Problem details:
Return each line of the records that contains the string "pose", copying it unchanged. Case counts.

The data:
- - - - -
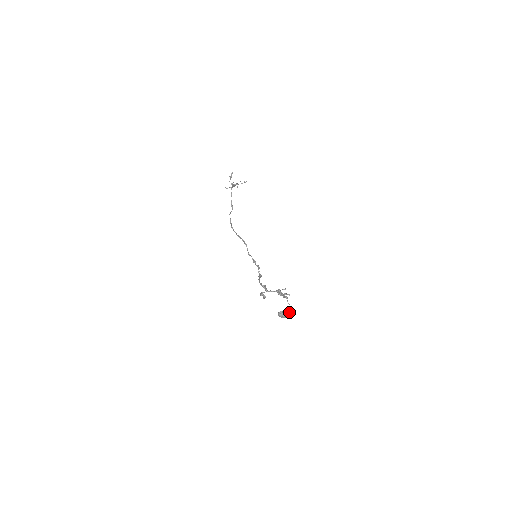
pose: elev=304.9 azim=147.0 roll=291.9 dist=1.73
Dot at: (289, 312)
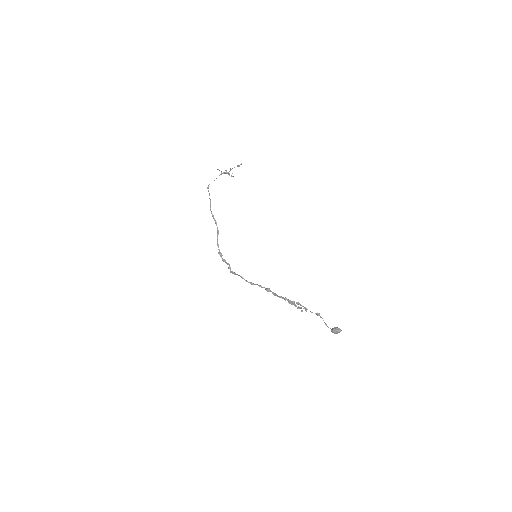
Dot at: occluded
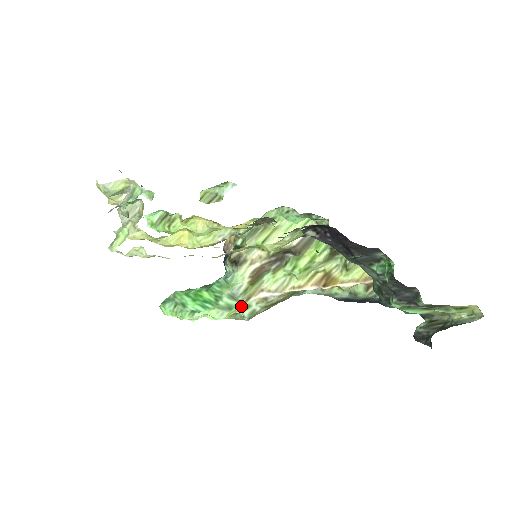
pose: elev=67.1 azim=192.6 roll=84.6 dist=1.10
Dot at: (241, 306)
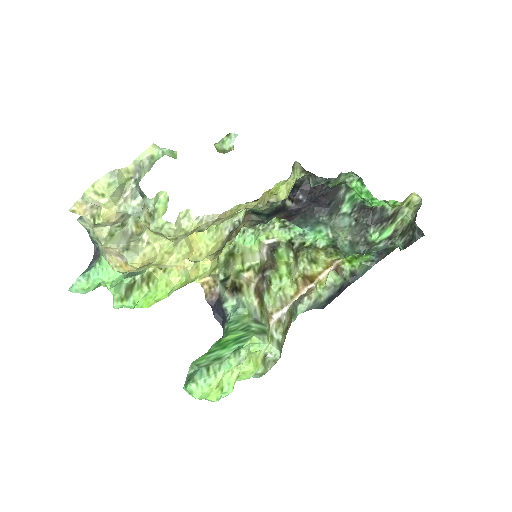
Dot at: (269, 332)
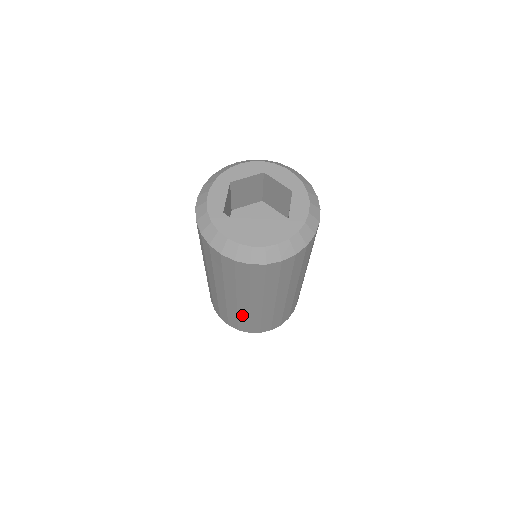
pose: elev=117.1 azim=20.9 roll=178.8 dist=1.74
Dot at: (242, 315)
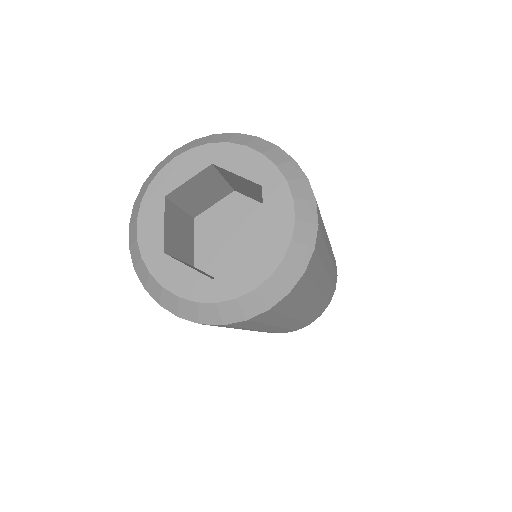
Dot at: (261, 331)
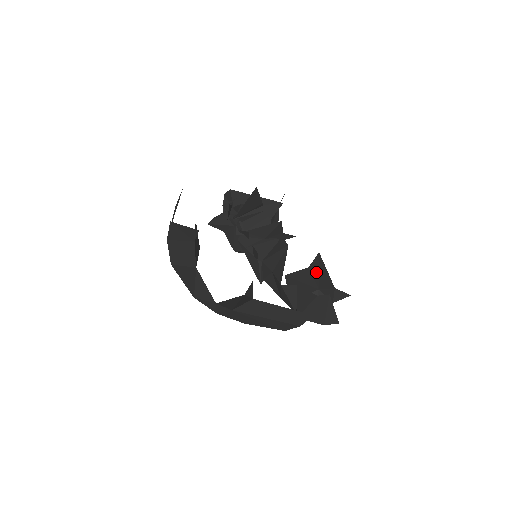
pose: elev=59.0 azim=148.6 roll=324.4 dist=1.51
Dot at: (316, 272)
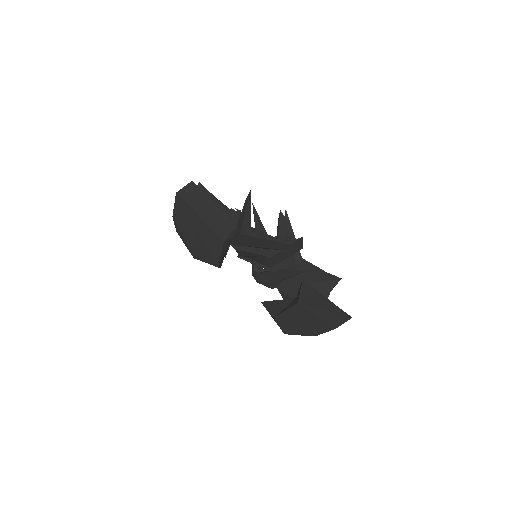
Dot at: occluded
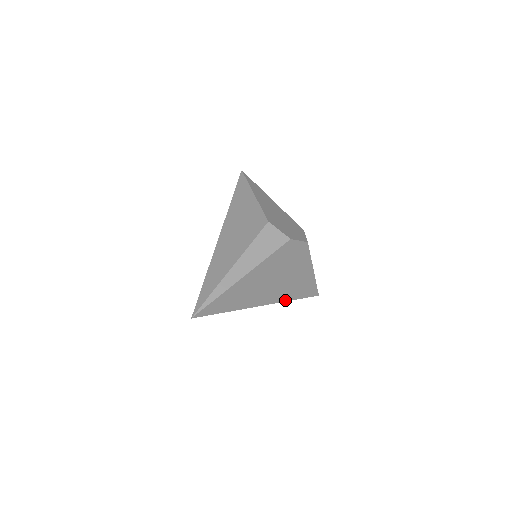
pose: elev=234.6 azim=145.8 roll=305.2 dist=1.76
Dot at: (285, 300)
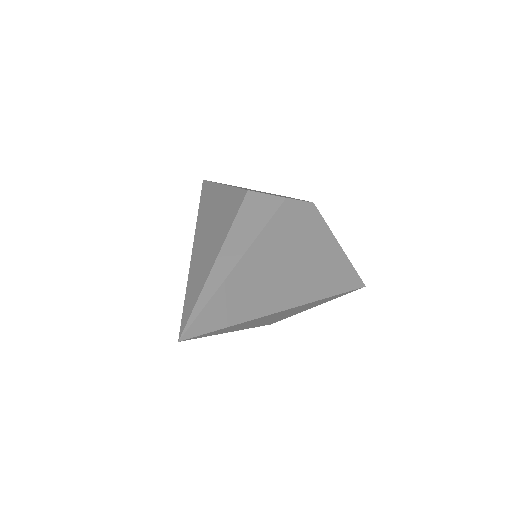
- - - - -
The solution:
pose: elev=304.9 azim=147.0 roll=291.9 dist=1.73
pose: elev=67.1 azim=192.6 roll=84.6 dist=1.10
pose: elev=117.1 azim=20.9 roll=178.8 dist=1.74
pose: elev=59.0 azim=148.6 roll=324.4 dist=1.51
pose: elev=234.6 azim=145.8 roll=305.2 dist=1.76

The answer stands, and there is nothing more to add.